◆ WORK INSTRUCTIONS ◆
Copy the records below exactly, leaving out every picture.

◆ Data entries ◆
★ ★ ★

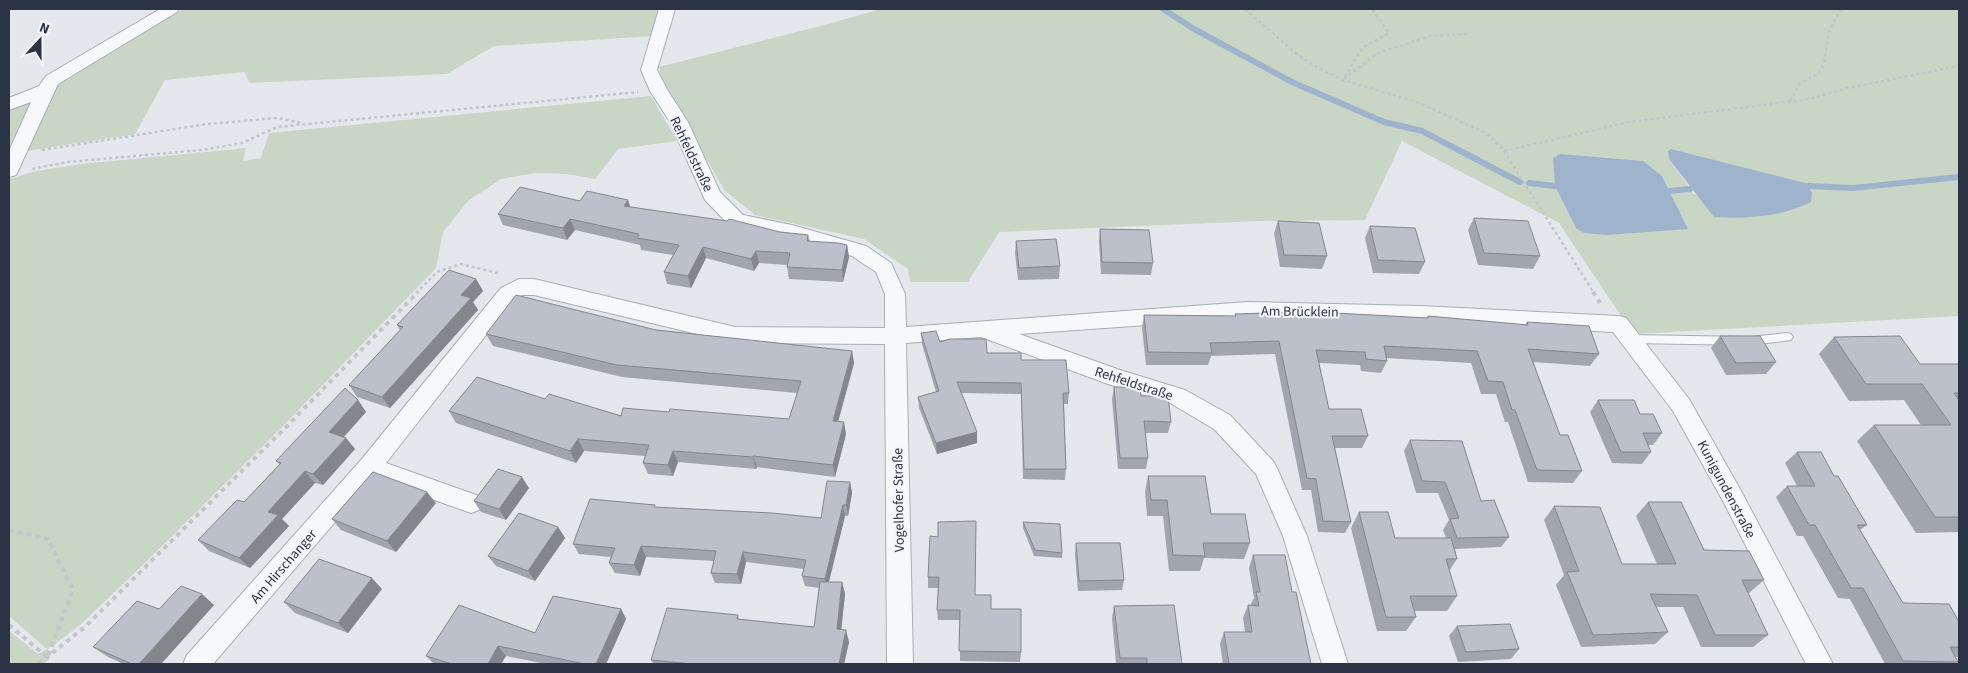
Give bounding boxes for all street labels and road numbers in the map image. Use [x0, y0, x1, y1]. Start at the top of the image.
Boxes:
street label: Rehfeldstraße [664, 113, 718, 196]
street label: Am Brücklein [1261, 301, 1339, 323]
street label: Rehfeldstraße [1092, 362, 1176, 406]
street label: Kunigundenstraße [1692, 437, 1760, 542]
street label: Vogelhofer Straße [888, 448, 910, 552]
street label: Am Hirschanger [246, 525, 322, 608]

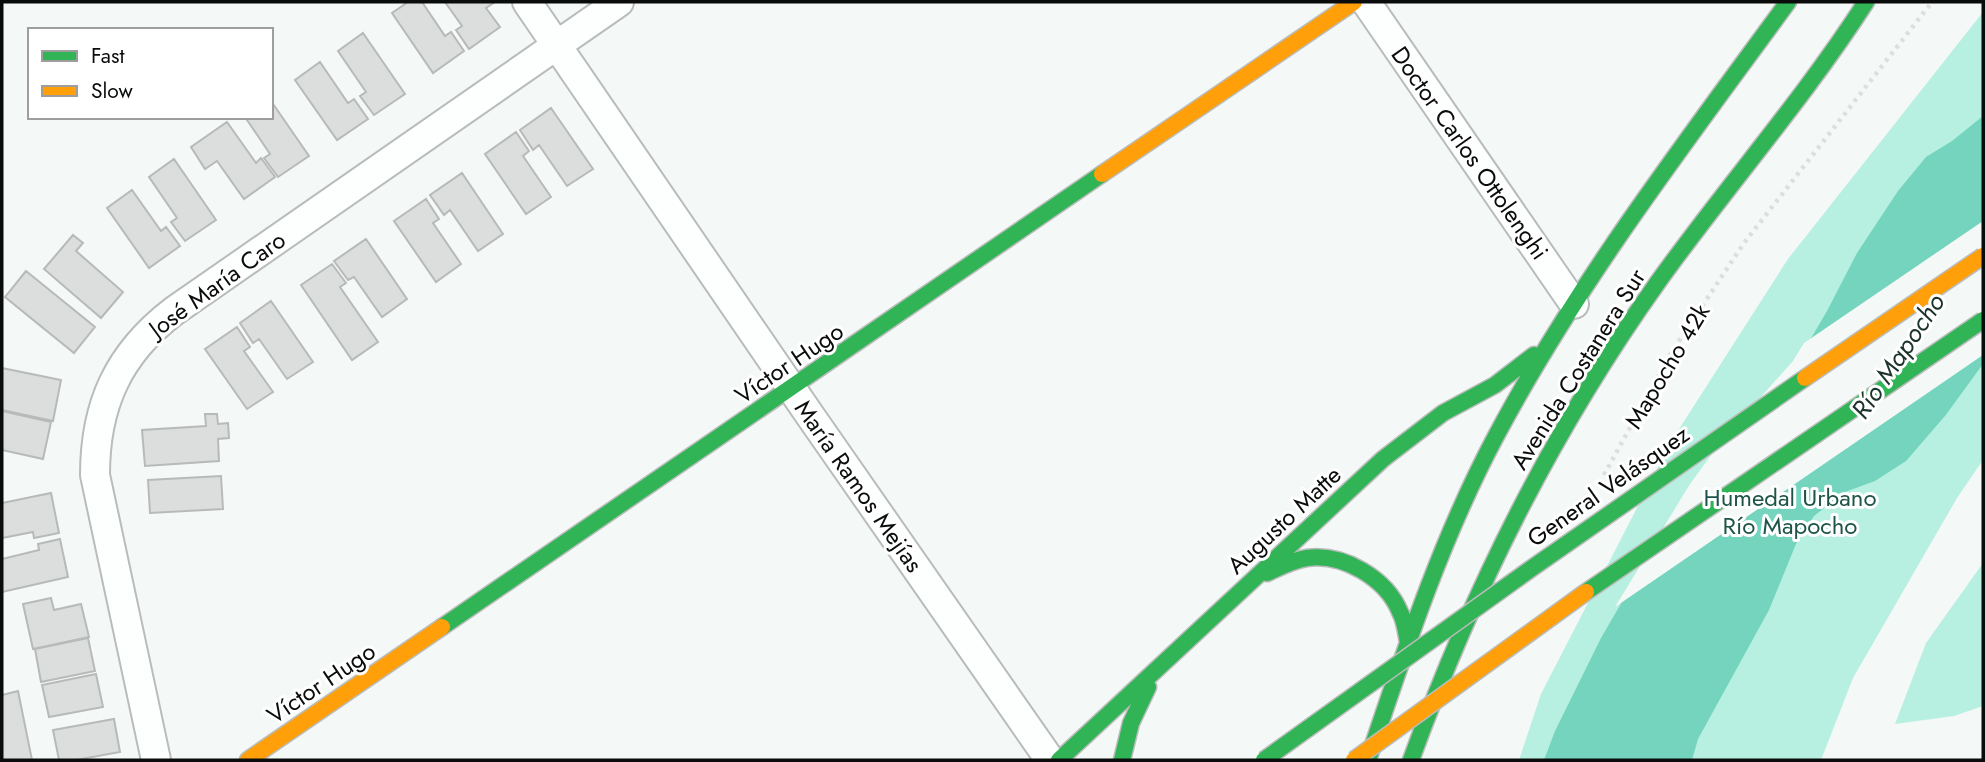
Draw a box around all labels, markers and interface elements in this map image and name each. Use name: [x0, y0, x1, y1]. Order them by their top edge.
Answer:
legend: [28, 28, 273, 119]
street label: Doctor Carlos Ottolenghi: [1383, 39, 1557, 267]
text: Fast: [91, 41, 124, 71]
text: Slow: [91, 76, 133, 106]
street label: José María Caro: [139, 222, 293, 347]
street label: Avenida Costanera Sur: [1502, 261, 1654, 476]
water label: Río Mapocho: [1842, 285, 1954, 426]
street label: Mapocho 42k: [1616, 296, 1718, 435]
street label: Víctor Hugo: [728, 314, 850, 412]
street label: María Ramos Mejías: [786, 393, 932, 579]
street label: General Velásquez: [1520, 417, 1696, 555]
street label: Augusto Matte: [1219, 458, 1349, 582]
park label: Humedal Urbano Río Mapocho: [1704, 480, 1876, 543]
street label: Víctor Hugo: [260, 634, 382, 732]

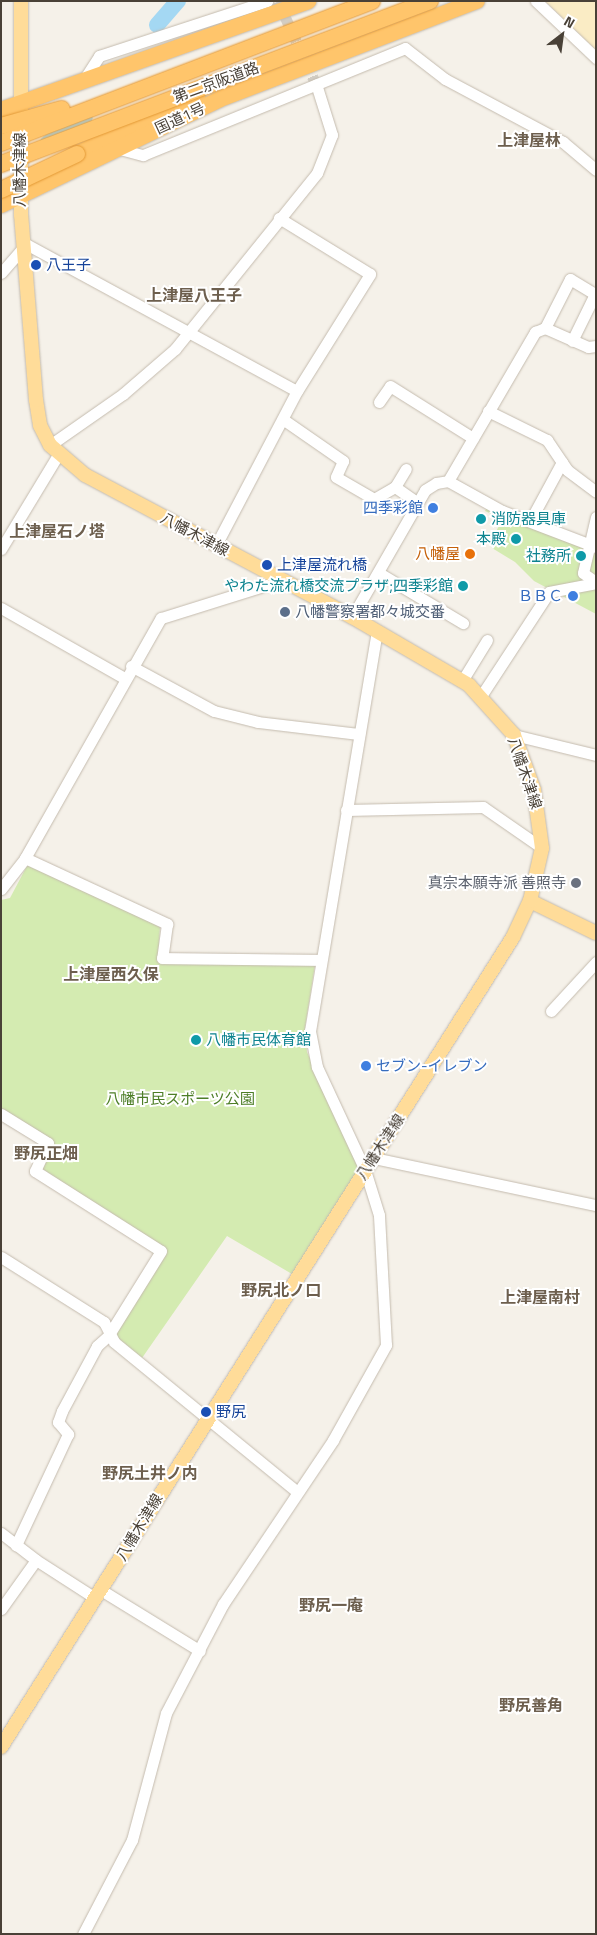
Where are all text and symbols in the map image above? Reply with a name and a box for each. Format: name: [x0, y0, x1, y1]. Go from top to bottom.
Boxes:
north arrow: [537, 10, 587, 60]
text: N: [560, 10, 579, 33]
street label: 第二京阪道路: [171, 58, 261, 106]
street label: 国道1号: [152, 99, 208, 137]
district label: 上津屋林: [497, 130, 561, 150]
street label: 八幡木津線: [11, 133, 29, 207]
place label: 八王子: [46, 256, 91, 274]
marker: 八王子: [30, 259, 42, 271]
district label: 上津屋八王子: [146, 285, 242, 305]
place label: 四季彩館: [363, 499, 423, 517]
marker: 四季彩館: [427, 502, 439, 514]
street label: 八幡木津線: [158, 508, 232, 560]
place label: 消防器具庫: [491, 510, 566, 528]
marker: 消防器具庫: [475, 513, 487, 525]
district label: 上津屋石ノ塔: [9, 521, 105, 541]
place label: 本殿: [476, 530, 506, 548]
marker: 本殿: [510, 533, 522, 545]
place label: 八幡屋: [415, 545, 460, 563]
place label: 社務所: [526, 547, 571, 565]
marker: 八幡屋: [464, 548, 476, 560]
marker: 社務所: [575, 550, 587, 562]
place label: 上津屋流れ橋: [277, 556, 367, 574]
marker: 上津屋流れ橋: [261, 559, 273, 571]
place label: やわた流れ橋交流プラザ;四季彩館: [224, 577, 453, 595]
marker: やわた流れ橋交流プラザ;四季彩館: [457, 580, 469, 592]
place label: ＢＢＣ: [518, 587, 563, 605]
marker: ＢＢＣ: [567, 590, 579, 602]
place label: 八幡警察署都々城交番: [295, 603, 445, 621]
marker: 八幡警察署都々城交番: [279, 606, 291, 618]
street label: 八幡木津線: [504, 735, 546, 811]
place label: 真宗本願寺派 善照寺: [428, 874, 566, 892]
marker: 真宗本願寺派 善照寺: [570, 877, 582, 889]
district label: 上津屋西久保: [63, 964, 159, 984]
place label: 八幡市民体育館: [206, 1031, 311, 1049]
marker: 八幡市民体育館: [190, 1034, 202, 1046]
place label: セブン-イレブン: [376, 1057, 488, 1075]
marker: セブン-イレブン: [360, 1060, 372, 1072]
park label: 八幡市民スポーツ公園: [105, 1090, 255, 1108]
street label: 八幡木津線: [352, 1111, 408, 1183]
district label: 野尻正畑: [14, 1143, 78, 1163]
district label: 野尻北ノ口: [241, 1280, 321, 1300]
district label: 上津屋南村: [500, 1287, 580, 1307]
place label: 野尻: [216, 1403, 246, 1421]
marker: 野尻: [200, 1406, 212, 1418]
district label: 野尻土井ノ内: [102, 1463, 198, 1483]
street label: 八幡木津線: [112, 1490, 166, 1564]
district label: 野尻一庵: [299, 1595, 363, 1615]
district label: 野尻善角: [499, 1695, 563, 1715]

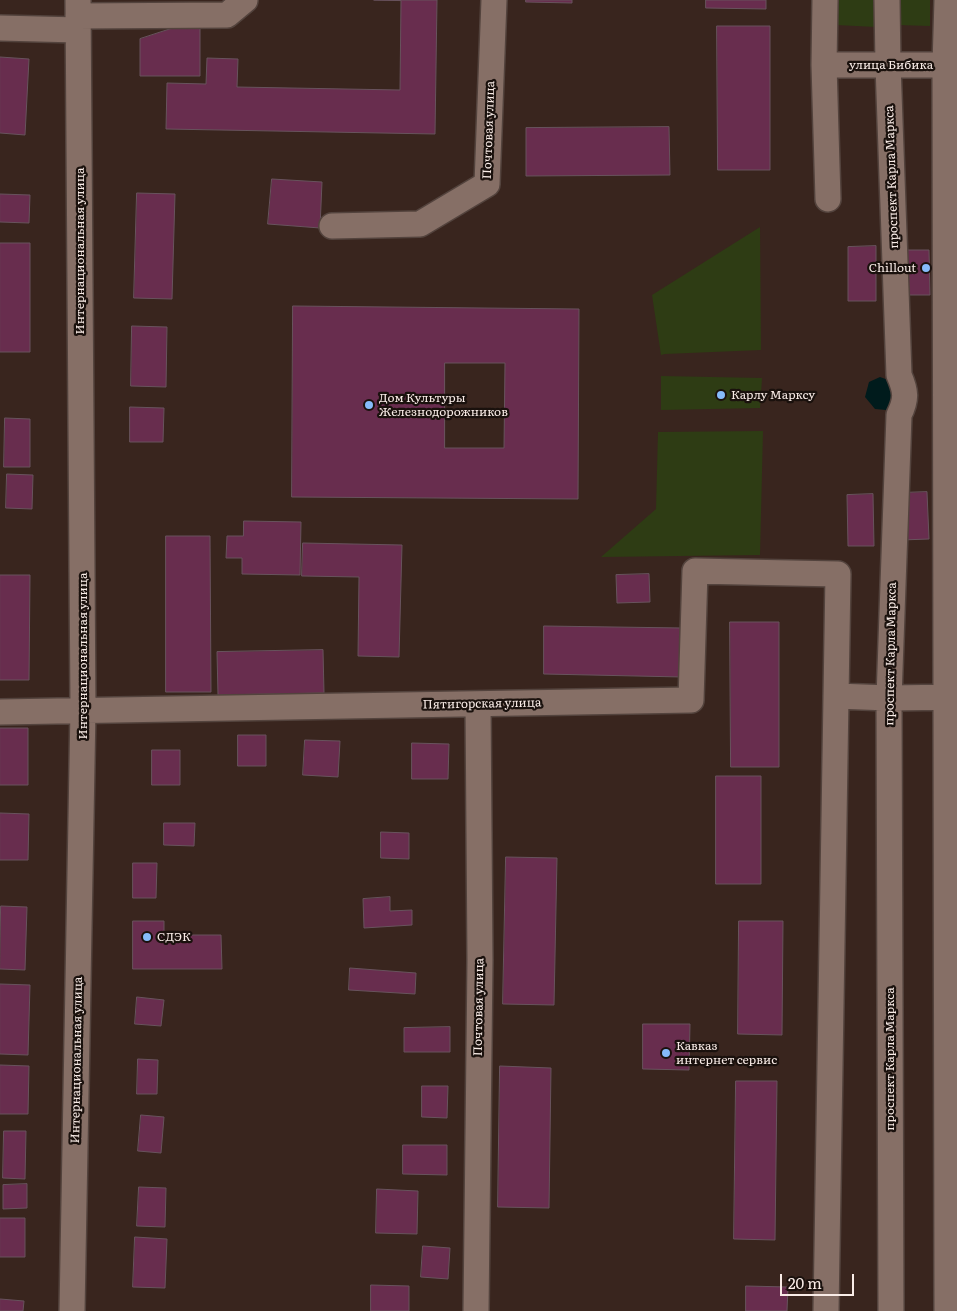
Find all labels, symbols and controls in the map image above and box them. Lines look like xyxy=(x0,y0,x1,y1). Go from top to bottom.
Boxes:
street label: улица Бибика xyxy=(849,58,933,72)
street label: Почтовая улица xyxy=(480,81,498,179)
street label: проспект Карла Маркса xyxy=(882,105,902,249)
street label: Интернациональная улица xyxy=(73,168,87,334)
place label: Chillout xyxy=(869,261,916,275)
marker: Chillout xyxy=(920,262,932,274)
place label: Карлу Марксу xyxy=(731,388,815,402)
marker: Карлу Марксу xyxy=(715,389,727,401)
place label: Дом Культуры Железнодорожников xyxy=(379,391,508,419)
marker: Дом Культуры Железнодорожников xyxy=(363,399,375,411)
street label: Интернациональная улица xyxy=(76,573,90,739)
street label: проспект Карла Маркса xyxy=(883,582,899,726)
street label: Пятигорская улица xyxy=(423,696,541,712)
place label: СДЭК xyxy=(157,930,191,944)
marker: СДЭК xyxy=(141,931,153,943)
street label: Почтовая улица xyxy=(471,958,487,1056)
street label: Интернациональная улица xyxy=(68,976,86,1144)
street label: проспект Карла Маркса xyxy=(883,987,897,1131)
place label: Кавказ интернет сервис xyxy=(676,1039,777,1067)
marker: Кавказ интернет сервис xyxy=(660,1047,672,1059)
scale bar xyxy=(782,1264,856,1296)
text: 20 m xyxy=(788,1271,822,1294)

★ ★ ★

◆ ANSWER FOR THE TASK ◆
Give bounding boxes for all street labels and road numbers in the map image. Use [x0, y0, x1, y1]. Start at the top of the image.
Boxes:
street label: Rehfeldstraße [664, 113, 718, 196]
street label: Am Brücklein [1261, 301, 1339, 323]
street label: Rehfeldstraße [1092, 362, 1176, 406]
street label: Kunigundenstraße [1692, 437, 1760, 542]
street label: Vogelhofer Straße [888, 448, 910, 552]
street label: Am Hirschanger [246, 525, 322, 608]

Draw a box around all labels, markers and interface elements in this map image and name each. Use name: [x0, y0, x1, y1]. Order them by their top edge.
Answer:
legend: [28, 28, 273, 119]
street label: Doctor Carlos Ottolenghi: [1383, 39, 1557, 267]
text: Fast: [91, 41, 124, 71]
text: Slow: [91, 76, 133, 106]
street label: José María Caro: [139, 222, 293, 347]
street label: Avenida Costanera Sur: [1502, 261, 1654, 476]
water label: Río Mapocho: [1842, 285, 1954, 426]
street label: Mapocho 42k: [1616, 296, 1718, 435]
street label: Víctor Hugo: [728, 314, 850, 412]
street label: María Ramos Mejías: [786, 393, 932, 579]
street label: General Velásquez: [1520, 417, 1696, 555]
street label: Augusto Matte: [1219, 458, 1349, 582]
park label: Humedal Urbano Río Mapocho: [1704, 480, 1876, 543]
street label: Víctor Hugo: [260, 634, 382, 732]

Where are all text and symbols in the map image above? Reply with a name and a box for each. Format: name: [x0, y0, x1, y1]. Go from top to bottom.
Boxes:
north arrow: [537, 10, 587, 60]
text: N: [560, 10, 579, 33]
street label: 第二京阪道路: [171, 58, 261, 106]
street label: 国道1号: [152, 99, 208, 137]
district label: 上津屋林: [497, 130, 561, 150]
street label: 八幡木津線: [11, 133, 29, 207]
place label: 八王子: [46, 256, 91, 274]
marker: 八王子: [30, 259, 42, 271]
district label: 上津屋八王子: [146, 285, 242, 305]
place label: 四季彩館: [363, 499, 423, 517]
marker: 四季彩館: [427, 502, 439, 514]
street label: 八幡木津線: [158, 508, 232, 560]
place label: 消防器具庫: [491, 510, 566, 528]
marker: 消防器具庫: [475, 513, 487, 525]
district label: 上津屋石ノ塔: [9, 521, 105, 541]
place label: 本殿: [476, 530, 506, 548]
marker: 本殿: [510, 533, 522, 545]
place label: 八幡屋: [415, 545, 460, 563]
place label: 社務所: [526, 547, 571, 565]
marker: 八幡屋: [464, 548, 476, 560]
marker: 社務所: [575, 550, 587, 562]
place label: 上津屋流れ橋: [277, 556, 367, 574]
marker: 上津屋流れ橋: [261, 559, 273, 571]
place label: やわた流れ橋交流プラザ;四季彩館: [224, 577, 453, 595]
marker: やわた流れ橋交流プラザ;四季彩館: [457, 580, 469, 592]
place label: ＢＢＣ: [518, 587, 563, 605]
marker: ＢＢＣ: [567, 590, 579, 602]
place label: 八幡警察署都々城交番: [295, 603, 445, 621]
marker: 八幡警察署都々城交番: [279, 606, 291, 618]
street label: 八幡木津線: [504, 735, 546, 811]
place label: 真宗本願寺派 善照寺: [428, 874, 566, 892]
marker: 真宗本願寺派 善照寺: [570, 877, 582, 889]
district label: 上津屋西久保: [63, 964, 159, 984]
place label: 八幡市民体育館: [206, 1031, 311, 1049]
marker: 八幡市民体育館: [190, 1034, 202, 1046]
place label: セブン-イレブン: [376, 1057, 488, 1075]
marker: セブン-イレブン: [360, 1060, 372, 1072]
park label: 八幡市民スポーツ公園: [105, 1090, 255, 1108]
street label: 八幡木津線: [352, 1111, 408, 1183]
district label: 野尻正畑: [14, 1143, 78, 1163]
district label: 野尻北ノ口: [241, 1280, 321, 1300]
district label: 上津屋南村: [500, 1287, 580, 1307]
place label: 野尻: [216, 1403, 246, 1421]
marker: 野尻: [200, 1406, 212, 1418]
district label: 野尻土井ノ内: [102, 1463, 198, 1483]
street label: 八幡木津線: [112, 1490, 166, 1564]
district label: 野尻一庵: [299, 1595, 363, 1615]
district label: 野尻善角: [499, 1695, 563, 1715]

Find all labels, symbols and controls in the map image above and box them. Lines look like xyxy=(x0,y0,x1,y1). Go from top to bottom.
Boxes:
street label: улица Бибика xyxy=(849,58,933,72)
street label: Почтовая улица xyxy=(480,81,498,179)
street label: проспект Карла Маркса xyxy=(882,105,902,249)
street label: Интернациональная улица xyxy=(73,168,87,334)
place label: Chillout xyxy=(869,261,916,275)
marker: Chillout xyxy=(920,262,932,274)
place label: Карлу Марксу xyxy=(731,388,815,402)
marker: Карлу Марксу xyxy=(715,389,727,401)
place label: Дом Культуры Железнодорожников xyxy=(379,391,508,419)
marker: Дом Культуры Железнодорожников xyxy=(363,399,375,411)
street label: Интернациональная улица xyxy=(76,573,90,739)
street label: проспект Карла Маркса xyxy=(883,582,899,726)
street label: Пятигорская улица xyxy=(423,696,541,712)
place label: СДЭК xyxy=(157,930,191,944)
marker: СДЭК xyxy=(141,931,153,943)
street label: Почтовая улица xyxy=(471,958,487,1056)
street label: Интернациональная улица xyxy=(68,976,86,1144)
street label: проспект Карла Маркса xyxy=(883,987,897,1131)
place label: Кавказ интернет сервис xyxy=(676,1039,777,1067)
marker: Кавказ интернет сервис xyxy=(660,1047,672,1059)
scale bar xyxy=(782,1264,856,1296)
text: 20 m xyxy=(788,1271,822,1294)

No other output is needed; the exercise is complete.